# WHAT THIS TASK INVOLVES
The task calls for every entry to be printed word for word, without the images.

# Structured pose outputs
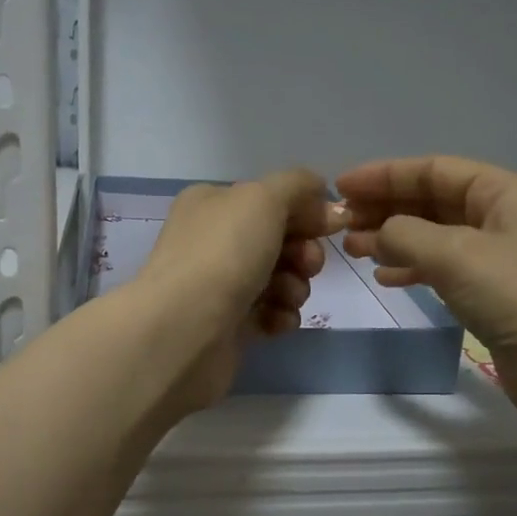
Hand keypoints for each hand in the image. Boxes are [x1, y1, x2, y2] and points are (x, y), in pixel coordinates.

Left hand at [131, 170, 347, 410]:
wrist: (185, 329)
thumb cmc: (224, 253)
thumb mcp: (263, 198)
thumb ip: (298, 186)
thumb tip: (325, 200)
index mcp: (212, 203)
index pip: (270, 198)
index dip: (306, 210)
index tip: (332, 226)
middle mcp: (212, 240)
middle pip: (279, 239)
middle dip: (303, 252)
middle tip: (306, 265)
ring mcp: (219, 284)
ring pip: (279, 278)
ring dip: (295, 286)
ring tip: (285, 296)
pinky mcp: (228, 324)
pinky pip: (269, 313)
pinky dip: (280, 315)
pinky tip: (275, 320)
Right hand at [338, 156, 516, 421]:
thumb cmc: (513, 296)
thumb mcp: (453, 254)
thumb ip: (404, 233)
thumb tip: (377, 234)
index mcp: (503, 191)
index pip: (433, 169)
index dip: (384, 175)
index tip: (341, 187)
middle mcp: (502, 215)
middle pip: (432, 200)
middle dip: (386, 208)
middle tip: (342, 223)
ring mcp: (498, 254)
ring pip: (433, 234)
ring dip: (393, 238)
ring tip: (354, 250)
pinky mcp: (491, 289)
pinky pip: (442, 266)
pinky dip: (412, 267)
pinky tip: (385, 277)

# ANSWER SECTION
Hand keypoints for each hand in the image. Boxes are [x1, y1, x2, y2] and points are (x, y), in pixel coordinates.

Left hand at [131, 170, 347, 410]:
wrist: (185, 329)
thumb cmc: (224, 253)
thumb mcp: (263, 198)
thumb ip: (298, 186)
thumb tip: (325, 200)
index mcp: (212, 203)
index pip: (270, 198)
index dip: (306, 210)
index tip: (332, 226)
middle mcp: (212, 240)
middle pip: (279, 239)
middle dip: (303, 252)
middle tip: (306, 265)
ring mcp: (219, 284)
ring pip: (279, 278)
ring dip: (295, 286)
ring tip: (285, 296)
pinky mcp: (228, 324)
pinky pip: (269, 313)
pinky dip: (280, 315)
pinky tip: (275, 320)
Right hand at [338, 156, 516, 421]:
thumb cmc: (513, 296)
thumb mcp: (453, 254)
thumb ip: (404, 233)
thumb tip: (377, 234)
index mcp: (503, 191)
index pip: (433, 169)
index dip: (384, 175)
index tip: (341, 187)
middle mcp: (502, 215)
middle pip: (432, 200)
middle dip: (386, 208)
middle tip: (342, 223)
ring mcp: (498, 254)
ring pip: (433, 234)
ring dip: (393, 238)
ring tip: (354, 250)
pinky mcp: (491, 289)
pinky pip: (442, 266)
pinky dip: (412, 267)
pinky tip: (385, 277)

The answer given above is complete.